Filmed on and off for a decade, with much of the filming crammed into 15 days last Summer, Woliner hired documentarian Jason Tippet in 2017 to bring his fly-on-the-wall style.

“He’ll find a spot and plant the camera and walk away and just kind of roll until something interesting happens,” the director explained to SlashFilm. “So we decided early on to make him that third camera, he’s the part of the process. Sometimes he would just roam around the set and basically follow Paul and be far enough away that people didn’t feel like they were on camera. But everyone on set knew that was the deal, that they were mic-ed and we were recording behind the scenes.”

Goldman had written a book, “Duplicity: A True Story of Crime and Deceit,” about the events, along with a screenplay for a film or TV deal that was ignored by everyone except Woliner.

“Every page had mind-blowing things on it,” Woliner tells MovieWeb. “It’s just kind of an amazing peek into this person’s mind and his experience and his perspective, which in many ways was completely different from my own. And then I would find parts of his book that were completely relatable at its core, being about a desire to be loved and lead what you’d consider a normal life.”

Woliner not only decided that he would direct a documentary about his production of Goldman’s story, but that Goldman would write and star in all of it. “It was just like, we are filming his writing, and we’re going to see what it reveals,” he said.

“It really was just this kind of falling in love with his mind and then trying to figure out how to translate that into a series, but in a newer thing that is separate from bad or good.”

A tension, which Woliner was keen to exploit, is about how he as a documentarian (and a director of comedy) is telling the story of Paul telling his story. In his interview with Mahler, he calls the filmmaker the “villain of a documentary,” but admits that the show is ultimately his version.

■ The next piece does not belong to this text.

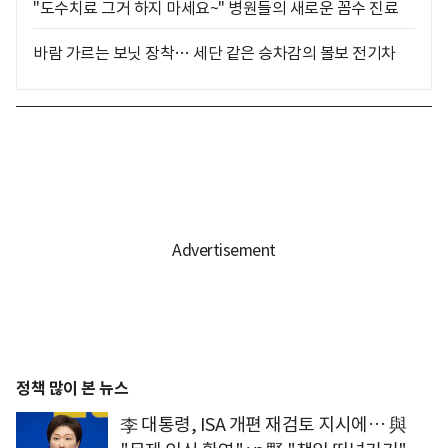
"도수치료 그거 하지 마세요~" 병원들의 새로운 꼼수 진료
바람 가르는 보닛 장착… 세단 같은 승차감의 볼보 전기차
정책 많이 본 뉴스
李 대통령, ISA 개편 재검토 지시에… 與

“It’s me telling the story of him telling his story, but it is all filtered through my own perspective. And at the end of the day, I’m the one controlling the edit and not Paul.”

A documentary filmmaker, he says, is “this person who has descended upon the life of a real person and use their life to explore something, to make a point about the human condition or whatever, but they’re the one with all the power, and there is always an imbalance. I hope Paul is happy with the show. I know if he controlled it fully, it would be a very different show.”